Goodbye to The Tinteán
The magnificent Tinteán theatre in Ballybunion is closing at the end of the month and the furnishing and fittings are to be sold off.
photos from Facebook
This was the stage on Friday evening last, March 4 2016 as we gathered for a fundraising concert for Lisselton School. The concert was organized by Claire Keane Fennell, a past pupil of the school and she was joined on the night by past pupils Bryan Carr, Anna Connolly and the Foley Family. Her friends from John B.s, Mickey MacConnell and Paddy MacElligott also did a turn and Billy Keane was the very entertaining M.C.
Marc OSé made a special guest appearance and there was much banter about local star, Jason Foley taking his place on the Kerry team, a move that appeared to be popular with the local audience.
Claire and Anna on stage
At the launch of Maurice O’Mahony’s book on the history of Coolard National School, Joe Murphy, past pupil of Coolard and administrator of St. Johns for the past 26 years, relived for us some of his memories of his education there and in St. Michael’s, Listowel
Cáit Baker, his former teacher, was in the audience with her husband Tomás and her friend, Sr. Margaret to hear Joe tell us of her valiant efforts to teach him to sing “Kelly the Boy from Killane” despite his being a préachán.
Joe remembered the days bringing in the turf to the school and the hours spent ‘weeding the grotto”. This, he told us was a task you could stretch to a whole afternoon by the simple ruse of taking the handful of weeds across the road to the glasha and bringing them back again rather than throwing them in.

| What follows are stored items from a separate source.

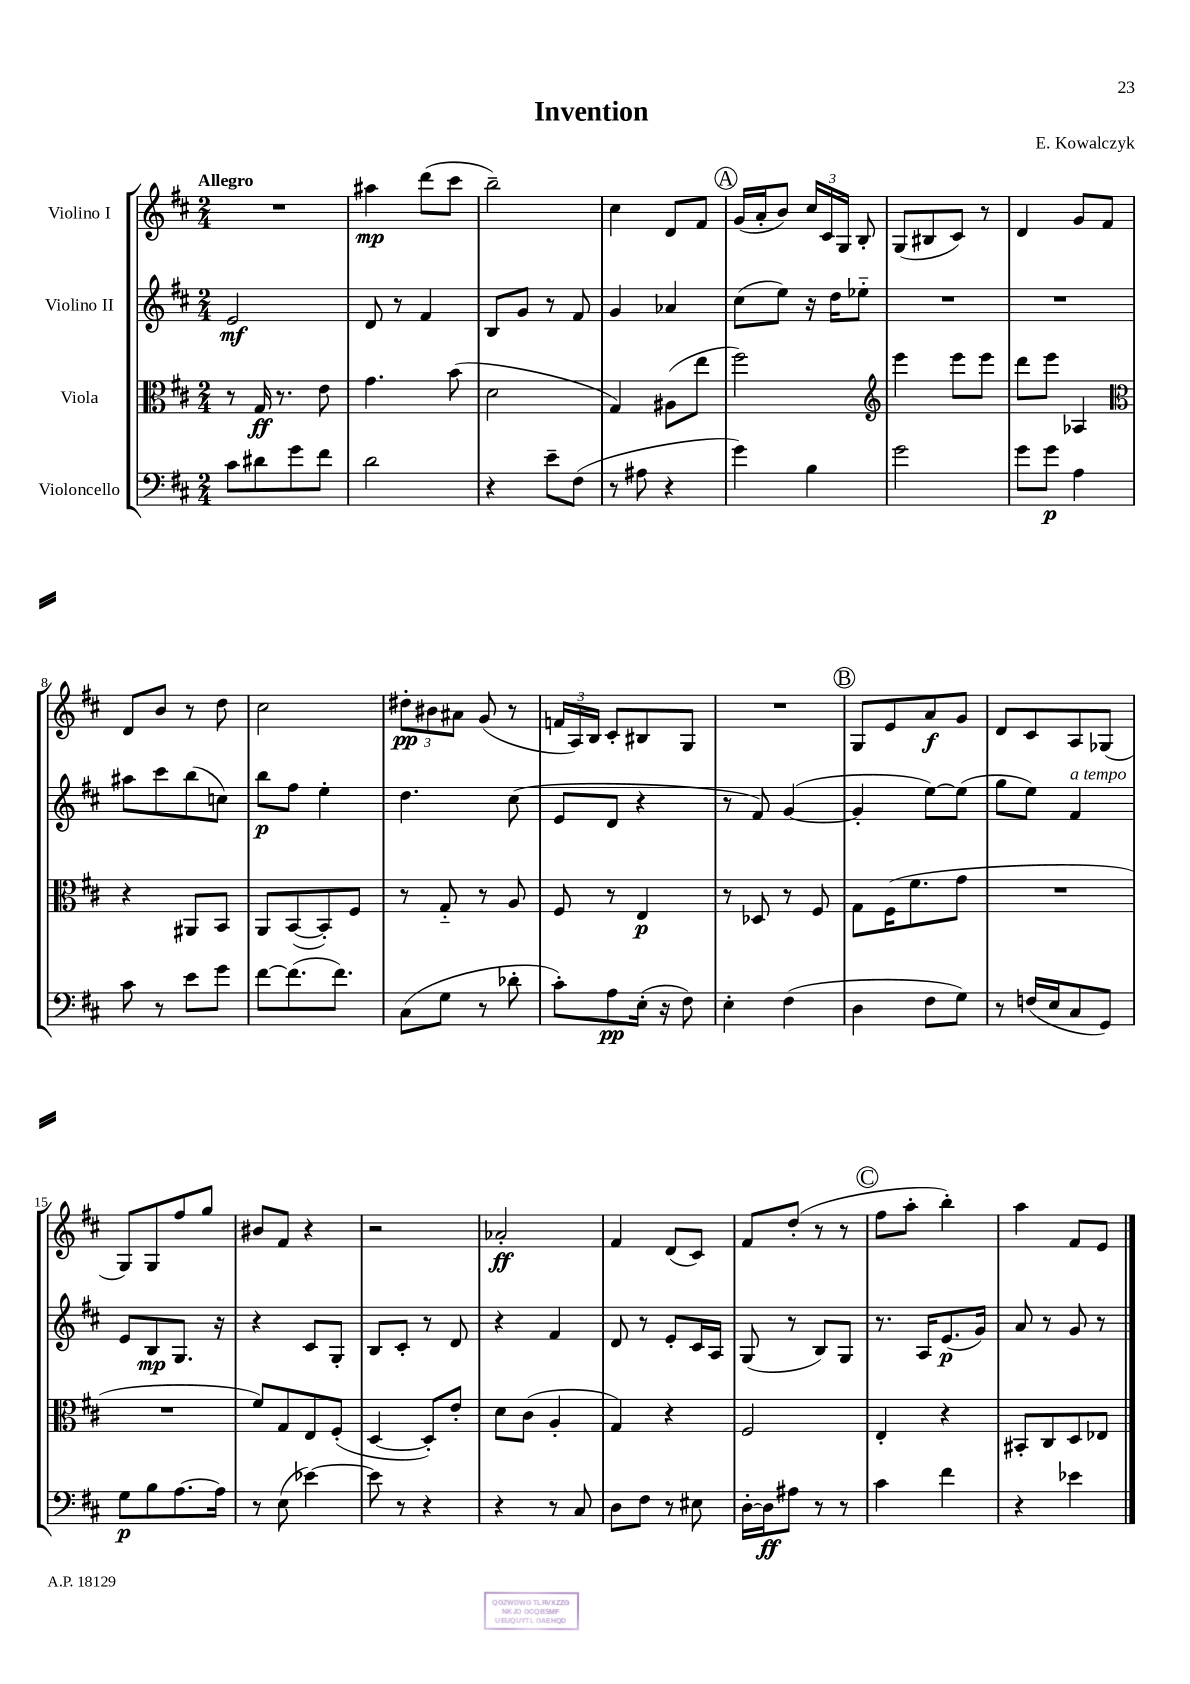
\header { title = "Invention" composer = "E. Kowalczyk" }
<<
\new StaffGroup <<
\new Staff = "s0" \with { instrumentName = "Violino I" } {
    \clef treble \key d \major \numericTimeSignature \time 2/4 \tempo "Allegro"
    \autoBeamOff R2 |
    ais''4\mp d'''8[( cis'''8] |
    b''2--) |
    cis''4 d'8[ fis'8] |
    \mark \markup { \circle "A" } g'16[( a'16-. b'8]) \tuplet 3/2 { cis''16[ cis'16 g16] } b8-. |
    g8[( bis8 cis'8]) r8 |
    d'4 g'8[ fis'8] |
    d'8[ b'8] r8 d''8 |
    cis''2 |
    \tuplet 3/2 { dis''8[-.\pp bis'8 ais'8] } g'8( r8 |
    \tuplet 3/2 { f'16[ a16) b16] } cis'8[-. bis8 g8] |
    R2 |
    \mark \markup { \circle "B" } g8[ e'8 a'8\f g'8] |
    d'8[ cis'8 a8 ges8]( |
    g8[) g8 fis''8 g''8] |
    bis'8[ fis'8] r4 |
    r2 |
    aes'2-.\ff |
    fis'4 d'8[( cis'8]) |
    fis'8[ d''8]-.( r8 r8 |
    \mark \markup { \circle "C" } fis''8[ a''8]-. b''4-.) |
    a''4 fis'8[ e'8] \bar "|." |
}
\new Staff = "s1" \with { instrumentName = "Violino II" } {
    \clef treble \key d \major \numericTimeSignature \time 2/4
    \autoBeamOff e'2\mf |
    d'8 r8 fis'4 |
    b8[ g'8] r8 fis'8 |
    g'4 aes'4 |
    \mark \markup { \circle "A" } cis''8[( e''8]) r16 d''16[ ees''8]-_ |
    R2 |
    R2 |
    ais''8[ cis'''8 b''8( c''8]) |
    b''8[\p fis''8] e''4-. |
    d''4. cis''8( |
    e'8[ d'8] r4 |
    r8 fis'8) g'4~( |
    \mark \markup { \circle "B" } g'4-. e''8[~) e''8]( |
    g''8[ e''8]) fis'4^\markup { \italic "a tempo" } |
    e'8[ b8\mp g8.] r16 |
    r4 cis'8[ g8]-. |
    b8[ cis'8]-. r8 d'8 |
    r4 fis'4 |
    d'8 r8 e'8[-. cis'16 a16] |
    g8( r8 b8[) g8] |
    \mark \markup { \circle "C" } r8. a16[ e'8.\p( g'16]) |
    a'8 r8 g'8 r8 \bar "|." |
}
\new Staff = "s2" \with { instrumentName = "Viola" } {
    \clef alto \key d \major \numericTimeSignature \time 2/4
    \autoBeamOff r8 g16\ff r8. e'8 |
    g'4. b'8( |
    d'2 |
    g4) ais8[( e''8] |
    \mark \markup { \circle "A" } fis''2) |
    \clef treble e'''4 e'''8[ e'''8] |
    d'''8[ e'''8] aes4 |
    \clef alto r4 ais,8[ b,8] |
    a,8[ b,8~( b,8-.) fis8] |
    r8 g8-_ r8 a8 |
    fis8 r8 e4\p |
    r8 des8 r8 fis8 |
    \mark \markup { \circle "B" } g8[ fis16( fis'8. g'8] |
    R2 |
    R2 |
    fis'8[) g8 e8 fis8]-.( |
    d4~ d8[-.) e'8]-. |
    d'8[ cis'8]( a4-. |
    g4) r4 |
    fis2 |
    \mark \markup { \circle "C" } e4-. r4 |
    bis,8[-. cis8 d8 ees8] \bar "|." |
}
\new Staff = "s3" \with { instrumentName = "Violoncello" } {
    \clef bass \key d \major \numericTimeSignature \time 2/4
    \autoBeamOff cis'8[ dis'8 g'8 fis'8] |
    d'2 |
    r4 e'8[-- fis8]( |
    r8 ais8 r4 |
    \mark \markup { \circle "A" } g'4) b4 |
    g'2 |
    g'8[ g'8]\p a4 |
    cis'8 r8 e'8[ g'8] |
    fis'8[~ fis'8.( fis'8.]) |
    cis8[( g8] r8 des'8-. |
    cis'8[-.) a8\pp e16]-.( r16 fis8) |
    e4-. fis4( |
    \mark \markup { \circle "B" } d4 fis8[ g8]) |
    r8 f16[( e16 cis8 g,8]) |
    g8[\p b8 a8.~ a16] |
    r8 e8( ees'4~) |
    ees'8 r8 r4 |
    r4 r8 cis8 |
    d8[ fis8] r8 eis8 |
    d16[~-. d16\ff ais8] r8 r8 |
    \mark \markup { \circle "C" } cis'4 fis'4 |
    r4 ees'4 \bar "|." |
}
>>
>>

Only one other pupil from Coolard went on to St. Michael’s with Joe and he described the secondary school in the 1960s as a very intimidating place for a country boy. When the results of the Christmas test were posted he gained in confidence as he saw that he was smarter than many of the townies who were so vocal in class.
Joe, like me and many more who were present on the night of the book launch, did his Primary Cert in Irish, English, Arithmetic and Mental Arithmetic. I was transported back to my old classroom in Kanturk and the daily mental arithmetic tests.
To much laughter, Joe reminisced about the man who went to town and spent half his money in one shop, a quarter of what he had left in another and he came home with 1/6. The question was how much did he have leaving home.
It was no laughing matter back then!
Four generations of the Murphy family have attended Coolard National School. Joe remembered the numbers and makes of the teachers’ cars and he remembered the makes of all the various tractors he could see through the school window. Happy days!